Bharatiya Janata Party (BJP) national vice-president Uma Bharti on Friday favoured the return of the former Chief Minister B.S. Yeddyurappa to the party fold, but stopped short of directly inviting him saying that those at the helm of affairs should do that as she was not a senior leader.
Responding to a question as to whether she would bring Mr. Yeddyurappa back, at a press conference here, Ms. Bharti said the country was in crisis and everyone should be together. “If BJP becomes weak, country becomes weak,” she said. Continuing, Ms. Bharti said she was very much attached to Mr. Yeddyurappa.
She said, “Mr. Yeddyurappa was with me all along the Tiranga Yatra (during the Hubli Idgah ground controversy). Though I too had been a Chief Minister, he is too senior and is like an elder brother to me. Mr. Yeddyurappa is also a Swayavsevak. [For us] country first, I later. Ego has to be left aside.”

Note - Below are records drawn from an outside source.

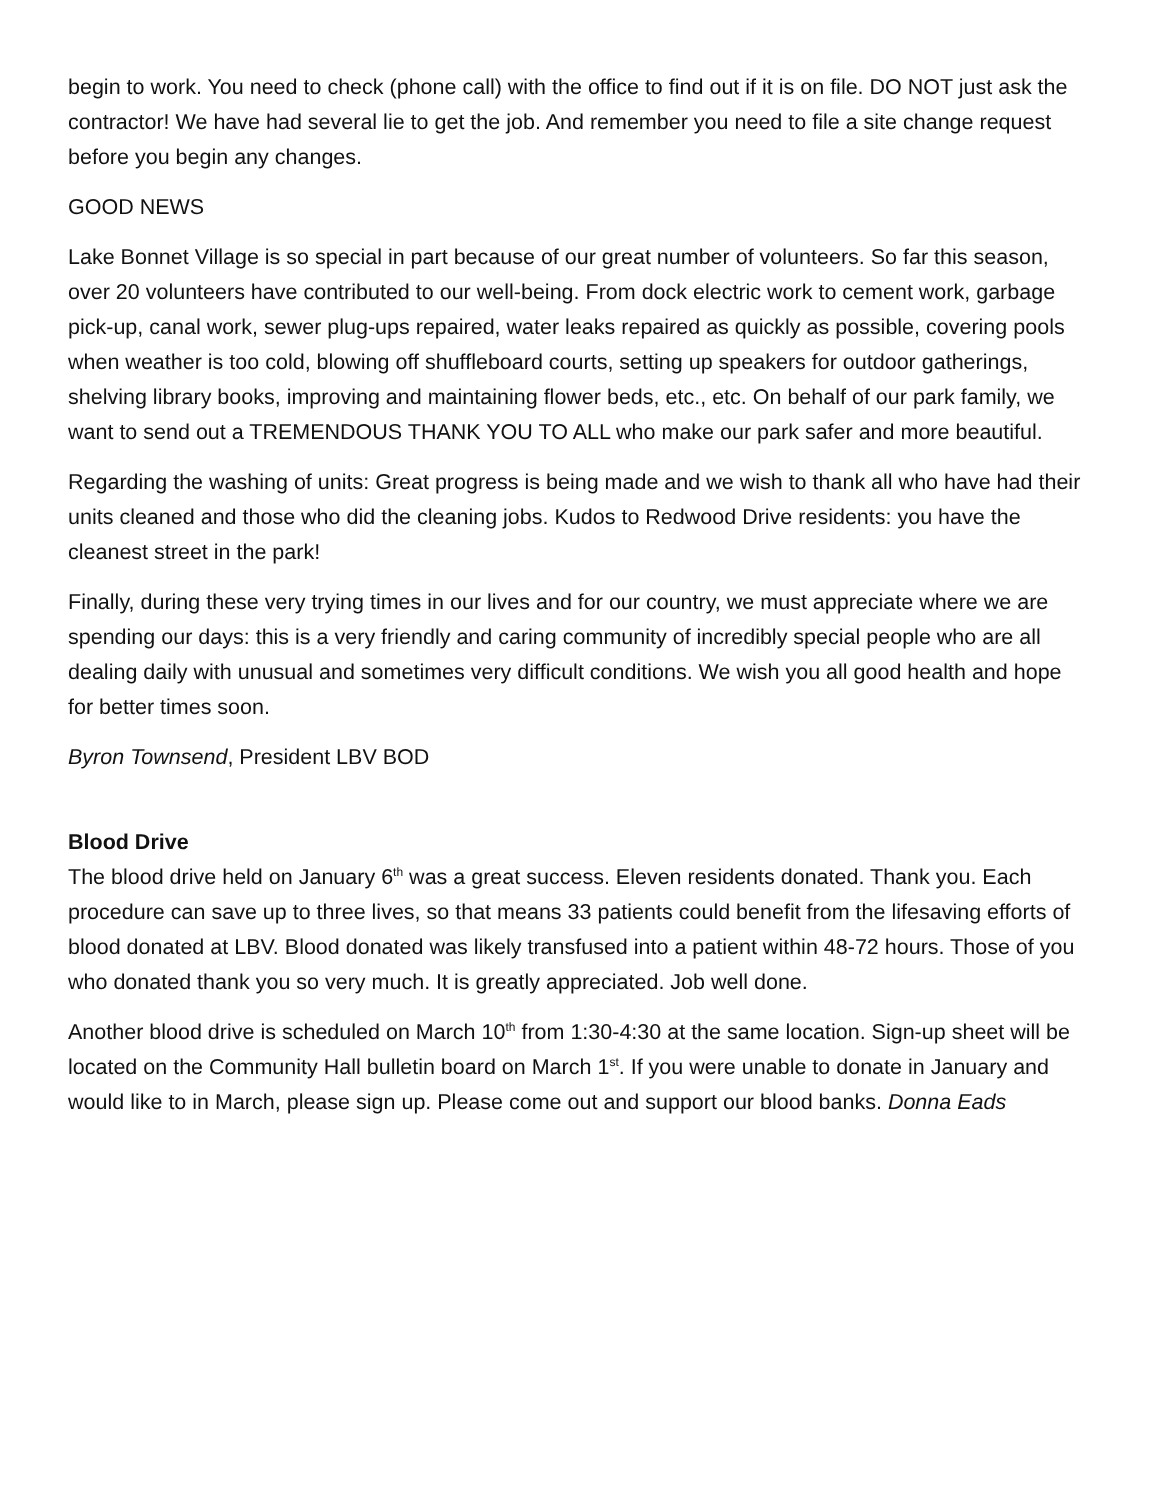begin to work. You need to check (phone call) with the office to find out if it is on file. DO NOT just ask the contractor! We have had several lie to get the job. And remember you need to file a site change request before you begin any changes.
GOOD NEWS
Lake Bonnet Village is so special in part because of our great number of volunteers. So far this season, over 20 volunteers have contributed to our well-being. From dock electric work to cement work, garbage pick-up, canal work, sewer plug-ups repaired, water leaks repaired as quickly as possible, covering pools when weather is too cold, blowing off shuffleboard courts, setting up speakers for outdoor gatherings, shelving library books, improving and maintaining flower beds, etc., etc. On behalf of our park family, we want to send out a TREMENDOUS THANK YOU TO ALL who make our park safer and more beautiful.
Regarding the washing of units: Great progress is being made and we wish to thank all who have had their units cleaned and those who did the cleaning jobs. Kudos to Redwood Drive residents: you have the cleanest street in the park!
Finally, during these very trying times in our lives and for our country, we must appreciate where we are spending our days: this is a very friendly and caring community of incredibly special people who are all dealing daily with unusual and sometimes very difficult conditions. We wish you all good health and hope for better times soon.
Byron Townsend, President LBV BOD
Blood Drive
The blood drive held on January 6<sup>th</sup> was a great success. Eleven residents donated. Thank you. Each procedure can save up to three lives, so that means 33 patients could benefit from the lifesaving efforts of blood donated at LBV. Blood donated was likely transfused into a patient within 48-72 hours. Those of you who donated thank you so very much. It is greatly appreciated. Job well done.
Another blood drive is scheduled on March 10<sup>th</sup> from 1:30-4:30 at the same location. Sign-up sheet will be located on the Community Hall bulletin board on March 1<sup>st</sup>. If you were unable to donate in January and would like to in March, please sign up. Please come out and support our blood banks. Donna Eads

To another question as to whether BJP has become weak without Mr. Yeddyurappa, Ms. Bharti said, “I cannot say. BJP is cadre-based party. When I was outside BJP, I felt I was not serving the national interest. Anyone who has left BJP too would feel the same.”

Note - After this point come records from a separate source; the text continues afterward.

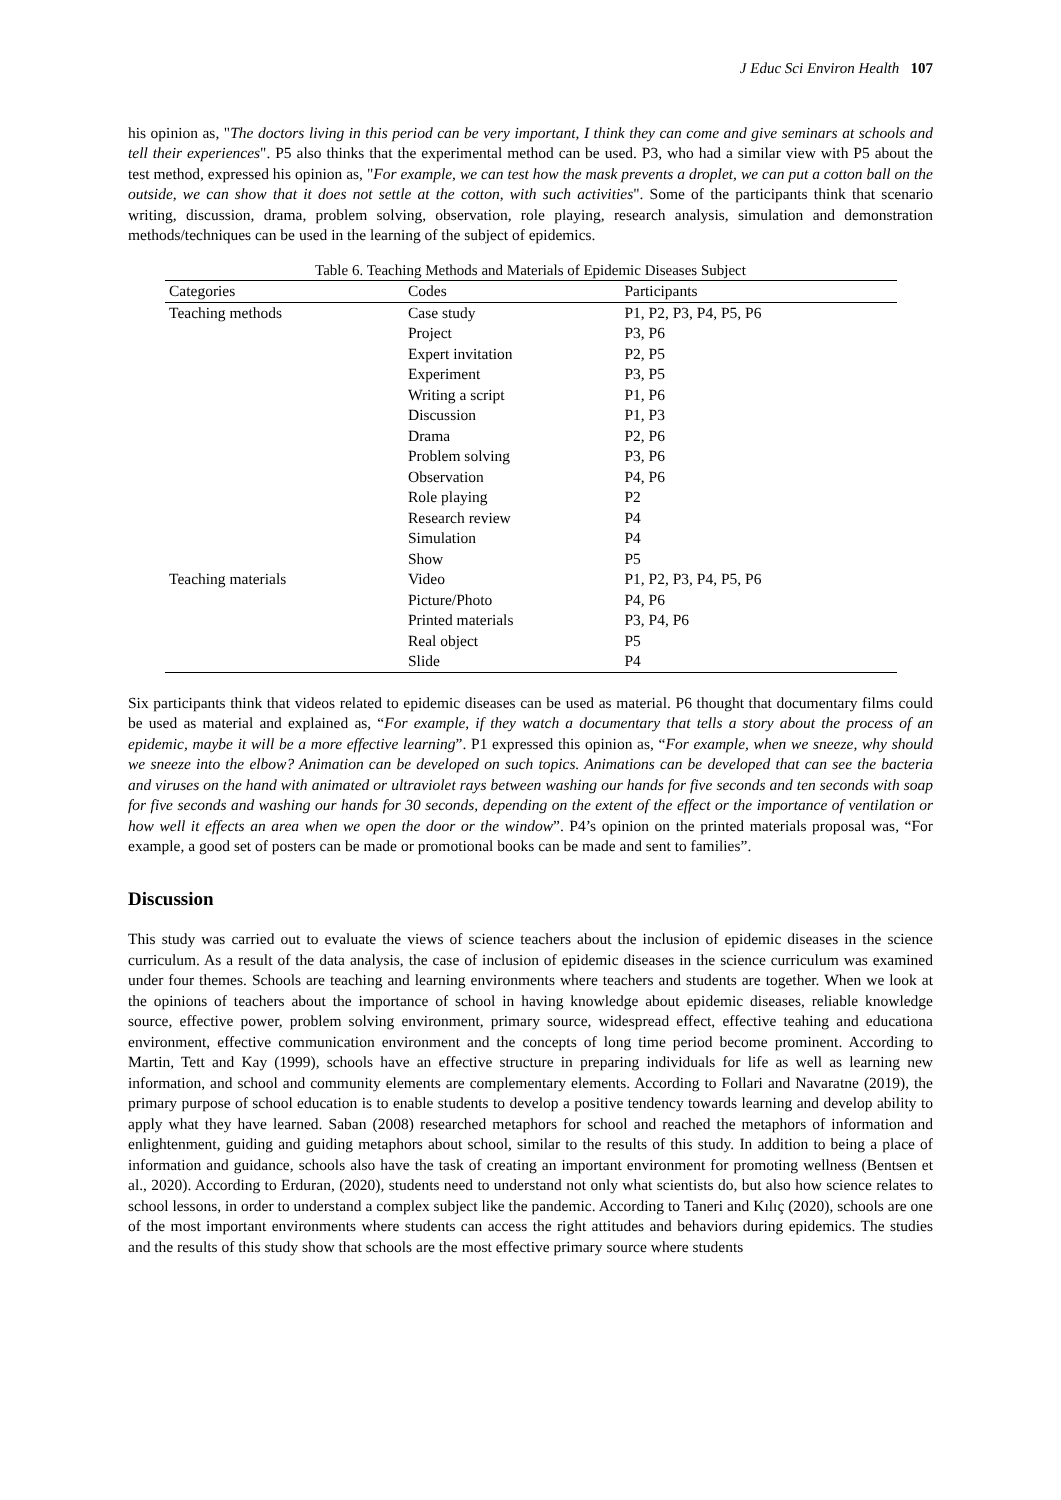J Educ Sci Environ Health 107
his opinion as, "The doctors living in this period can be very important, I think they can come and give seminars at schools and tell their experiences". P5 also thinks that the experimental method can be used. P3, who had a similar view with P5 about the test method, expressed his opinion as, "For example, we can test how the mask prevents a droplet, we can put a cotton ball on the outside, we can show that it does not settle at the cotton, with such activities". Some of the participants think that scenario writing, discussion, drama, problem solving, observation, role playing, research analysis, simulation and demonstration methods/techniques can be used in the learning of the subject of epidemics.
Table 6. Teaching Methods and Materials of Epidemic Diseases Subject
| Categories | Codes | Participants |
| --- | --- | --- |
| Teaching methods | Case study | P1, P2, P3, P4, P5, P6 |
| | Project | P3, P6 |
| | Expert invitation | P2, P5 |
| | Experiment | P3, P5 |
| | Writing a script | P1, P6 |
| | Discussion | P1, P3 |
| | Drama | P2, P6 |
| | Problem solving | P3, P6 |
| | Observation | P4, P6 |
| | Role playing | P2 |
| | Research review | P4 |
| | Simulation | P4 |
| | Show | P5 |
| Teaching materials | Video | P1, P2, P3, P4, P5, P6 |
| | Picture/Photo | P4, P6 |
| | Printed materials | P3, P4, P6 |
| | Real object | P5 |
| | Slide | P4 |
Six participants think that videos related to epidemic diseases can be used as material. P6 thought that documentary films could be used as material and explained as, “For example, if they watch a documentary that tells a story about the process of an epidemic, maybe it will be a more effective learning”. P1 expressed this opinion as, “For example, when we sneeze, why should we sneeze into the elbow? Animation can be developed on such topics. Animations can be developed that can see the bacteria and viruses on the hand with animated or ultraviolet rays between washing our hands for five seconds and ten seconds with soap for five seconds and washing our hands for 30 seconds, depending on the extent of the effect or the importance of ventilation or how well it effects an area when we open the door or the window”. P4’s opinion on the printed materials proposal was, “For example, a good set of posters can be made or promotional books can be made and sent to families”.
Discussion
This study was carried out to evaluate the views of science teachers about the inclusion of epidemic diseases in the science curriculum. As a result of the data analysis, the case of inclusion of epidemic diseases in the science curriculum was examined under four themes. Schools are teaching and learning environments where teachers and students are together. When we look at the opinions of teachers about the importance of school in having knowledge about epidemic diseases, reliable knowledge source, effective power, problem solving environment, primary source, widespread effect, effective teahing and educationa environment, effective communication environment and the concepts of long time period become prominent. According to Martin, Tett and Kay (1999), schools have an effective structure in preparing individuals for life as well as learning new information, and school and community elements are complementary elements. According to Follari and Navaratne (2019), the primary purpose of school education is to enable students to develop a positive tendency towards learning and develop ability to apply what they have learned. Saban (2008) researched metaphors for school and reached the metaphors of information and enlightenment, guiding and guiding metaphors about school, similar to the results of this study. In addition to being a place of information and guidance, schools also have the task of creating an important environment for promoting wellness (Bentsen et al., 2020). According to Erduran, (2020), students need to understand not only what scientists do, but also how science relates to school lessons, in order to understand a complex subject like the pandemic. According to Taneri and Kılıç (2020), schools are one of the most important environments where students can access the right attitudes and behaviors during epidemics. The studies and the results of this study show that schools are the most effective primary source where students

As to her political ambitions in the wake of Madhya Pradesh Assembly elections nearing, Ms. Bharti said she never desired for power. “I resigned from the Chief Minister’s post after getting arrest warrant in Hubli Idgah ground issue, though I could have obtained advance bail,” she said.
Agenda
Ms. Bharti said that the party had been fighting elections on the agenda of development unlike the Congress or the Left parties which fight on secular-communal agenda.
Speaking to presspersons before participating in party’s poll campaign here, Ms. Bharti said the party has taken the development plank ever since she was the Chief Minister of Madhya Pradesh. “People think that Hindutva and development do not go together. But the party has disproved this wherever it has ruled and been ruling,” Ms. Bharti said.